◆ **SOURCE**

++++++++++++++++++++

EMPLOYEE BENEFIT PLANS; LABOR MATTERS.
(a) With respect to each employee benefit plan, program, policy,
arrangement and contract (including, without limitation, any "employee benefit
plan," as defined in Section 3(3) of ERISA), maintained or contributed to at any
time by ARTK, any of its subsidiaries or any entity required to be aggregated
with ARTK or any of its subsidiaries pursuant to Xxxxxxx 000 xx xxx Xxxxxx
Xxxxxx Code (each, a "ARTK Employee Plan"), no event has occurred and, to the
knowledge of ARTK, no condition or set of circumstances exists in connection
with which ARTK or any of its subsidiaries could reasonably be expected to be
subject to any liability which would have a Material Adverse Effect on ARTK.
(b) (i) No ARTK Employee Plan is, or has been subject to, Title IV of
ERISA or Xxxxxxx 000 xx xxx Xxxxxx Xxxxxx Code; and (ii) each ARTK Employee Plan
intended to qualify under Section 401(a) of the United States Code and each
trust intended to qualify under Section 501(a) of the United States Code is the
subject of a favorable Internal Revenue Service determination letter, and
nothing has occurred which could reasonably be expected to adversely affect such
determination.

++++++++++++++++++++

◆ **DATASET RECORDS**
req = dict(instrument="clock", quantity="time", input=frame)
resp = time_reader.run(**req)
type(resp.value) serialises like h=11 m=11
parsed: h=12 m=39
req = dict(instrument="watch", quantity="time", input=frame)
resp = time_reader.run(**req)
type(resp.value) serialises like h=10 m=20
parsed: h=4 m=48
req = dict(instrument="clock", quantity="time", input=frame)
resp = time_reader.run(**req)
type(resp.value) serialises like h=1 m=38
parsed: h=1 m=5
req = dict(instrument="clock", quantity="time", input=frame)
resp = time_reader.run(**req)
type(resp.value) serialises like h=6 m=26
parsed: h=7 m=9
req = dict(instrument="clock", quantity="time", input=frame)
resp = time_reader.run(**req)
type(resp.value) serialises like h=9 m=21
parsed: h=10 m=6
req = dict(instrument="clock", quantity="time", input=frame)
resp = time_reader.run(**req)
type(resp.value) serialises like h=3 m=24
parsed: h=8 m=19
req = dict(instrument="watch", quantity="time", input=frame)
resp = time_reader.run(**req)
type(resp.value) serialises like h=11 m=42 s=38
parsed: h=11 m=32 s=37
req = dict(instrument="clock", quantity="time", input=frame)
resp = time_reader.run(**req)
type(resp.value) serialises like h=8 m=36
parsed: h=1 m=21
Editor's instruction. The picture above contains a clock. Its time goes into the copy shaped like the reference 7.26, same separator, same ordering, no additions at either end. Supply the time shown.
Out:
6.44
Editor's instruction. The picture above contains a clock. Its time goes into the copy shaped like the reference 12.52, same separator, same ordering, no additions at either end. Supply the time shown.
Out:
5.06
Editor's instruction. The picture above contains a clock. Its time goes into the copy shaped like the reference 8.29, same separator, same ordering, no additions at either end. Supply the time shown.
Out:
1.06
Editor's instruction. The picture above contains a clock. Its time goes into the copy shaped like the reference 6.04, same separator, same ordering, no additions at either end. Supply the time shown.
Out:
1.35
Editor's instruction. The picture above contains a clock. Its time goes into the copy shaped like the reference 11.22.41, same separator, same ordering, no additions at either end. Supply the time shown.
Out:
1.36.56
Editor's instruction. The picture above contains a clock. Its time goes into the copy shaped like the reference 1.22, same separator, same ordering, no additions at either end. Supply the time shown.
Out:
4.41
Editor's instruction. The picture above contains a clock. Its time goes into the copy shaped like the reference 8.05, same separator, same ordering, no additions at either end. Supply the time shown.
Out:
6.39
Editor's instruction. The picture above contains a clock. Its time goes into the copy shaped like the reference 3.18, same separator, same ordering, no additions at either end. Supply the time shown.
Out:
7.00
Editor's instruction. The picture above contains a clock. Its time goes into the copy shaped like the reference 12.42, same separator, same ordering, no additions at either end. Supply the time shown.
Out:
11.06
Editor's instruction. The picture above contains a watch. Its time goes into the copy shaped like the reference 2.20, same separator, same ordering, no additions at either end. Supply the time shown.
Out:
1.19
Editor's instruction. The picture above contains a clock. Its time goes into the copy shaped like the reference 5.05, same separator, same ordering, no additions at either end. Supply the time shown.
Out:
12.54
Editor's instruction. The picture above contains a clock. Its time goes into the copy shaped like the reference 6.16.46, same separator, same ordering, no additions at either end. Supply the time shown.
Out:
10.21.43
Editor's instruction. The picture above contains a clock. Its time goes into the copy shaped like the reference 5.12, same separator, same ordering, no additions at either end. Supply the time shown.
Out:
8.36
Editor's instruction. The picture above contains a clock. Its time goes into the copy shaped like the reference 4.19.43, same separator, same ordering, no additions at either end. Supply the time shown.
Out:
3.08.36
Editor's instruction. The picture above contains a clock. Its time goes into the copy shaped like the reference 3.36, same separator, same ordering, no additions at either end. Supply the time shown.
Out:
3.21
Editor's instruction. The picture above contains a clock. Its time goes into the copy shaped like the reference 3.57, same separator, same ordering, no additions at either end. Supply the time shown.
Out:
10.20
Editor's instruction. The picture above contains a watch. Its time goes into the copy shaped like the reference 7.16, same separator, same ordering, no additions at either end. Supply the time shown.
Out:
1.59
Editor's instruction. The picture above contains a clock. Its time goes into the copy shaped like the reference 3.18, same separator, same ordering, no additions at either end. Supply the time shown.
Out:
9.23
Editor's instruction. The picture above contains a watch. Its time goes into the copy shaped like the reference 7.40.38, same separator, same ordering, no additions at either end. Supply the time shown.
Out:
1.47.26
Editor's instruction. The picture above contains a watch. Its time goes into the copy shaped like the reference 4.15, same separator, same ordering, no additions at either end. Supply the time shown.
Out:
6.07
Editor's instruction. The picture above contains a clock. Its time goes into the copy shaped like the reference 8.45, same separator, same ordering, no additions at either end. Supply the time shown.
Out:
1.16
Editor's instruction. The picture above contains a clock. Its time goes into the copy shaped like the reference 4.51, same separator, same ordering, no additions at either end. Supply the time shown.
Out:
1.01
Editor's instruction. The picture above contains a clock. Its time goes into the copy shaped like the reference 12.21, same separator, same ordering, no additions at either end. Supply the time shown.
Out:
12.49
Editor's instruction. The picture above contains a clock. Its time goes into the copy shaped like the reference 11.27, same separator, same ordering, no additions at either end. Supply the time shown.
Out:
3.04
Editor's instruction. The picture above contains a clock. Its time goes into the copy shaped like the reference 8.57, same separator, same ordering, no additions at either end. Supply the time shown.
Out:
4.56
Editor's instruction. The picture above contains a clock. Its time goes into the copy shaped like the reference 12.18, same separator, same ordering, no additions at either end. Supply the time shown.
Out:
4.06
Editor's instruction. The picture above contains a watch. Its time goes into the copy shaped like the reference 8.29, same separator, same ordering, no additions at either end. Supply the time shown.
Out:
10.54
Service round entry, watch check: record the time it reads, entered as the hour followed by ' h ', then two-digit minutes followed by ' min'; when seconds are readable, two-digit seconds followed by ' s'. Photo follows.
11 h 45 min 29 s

++++++++++++++++++++

◆ **EXERCISE TASKS**
1 > In the employee benefit plans provision, under which section of ERISA is the term "employee benefit plan" defined?
2 > Return the passage of the employee benefit plans provision from "EMPLOYEE BENEFIT PLANS;" up to and including "Effect on ARTK.", copied word for word.
3 > Resume the employee benefit plans provision at the point where it stops, writing the text that would come next.

◆ **EXPECTED ANSWERS**
1 > Section 3(3) of ERISA.

2 >
EMPLOYEE BENEFIT PLANS; LABOR MATTERS.
(a) With respect to each employee benefit plan, program, policy,
arrangement and contract (including, without limitation, any "employee benefit
plan," as defined in Section 3(3) of ERISA), maintained or contributed to at any
time by ARTK, any of its subsidiaries or any entity required to be aggregated
with ARTK or any of its subsidiaries pursuant to Xxxxxxx 000 xx xxx Xxxxxx
Xxxxxx Code (each, a "ARTK Employee Plan"), no event has occurred and, to the
knowledge of ARTK, no condition or set of circumstances exists in connection
with which ARTK or any of its subsidiaries could reasonably be expected to be
subject to any liability which would have a Material Adverse Effect on ARTK.

3 >
(c) Section 3.11(c) of the ARTK Disclosure Schedule sets forth a true
and complete list, as of the date of this Agreement, of each person who holds
any ARTK Stock Options, together with the number of ARTK Shares which are
subject to such option, the date of grant of such option, the extent to which
such option is vested (or will become vested as a result of the Acquisition),
the option price of such option (to the extent determined as of the date
hereof), whether such option is a nonqualified stock option or is intended to
qualify as an incentive stock option within the meaning of Section 422(b) of the
United States Code, and the expiration date of such option. Section 3.11(c) of
the ARTK Disclosure Schedule also sets forth the total number of such incentive
stock options and such nonqualified options. ARTK has furnished ATECH with
complete copies of the plans pursuant to which the ARTK Stock Options were
issued. Other than the automatic vesting of ARTK Stock Options that may occur
without any action on the part of ARTK or its officers or directors, ARTK has
not taken any action that would result in any ARTK Stock Options that are
unvested becoming vested in connection with, or as a result of, the execution
and delivery of this Agreement or the consummation of the transactions
contemplated hereby.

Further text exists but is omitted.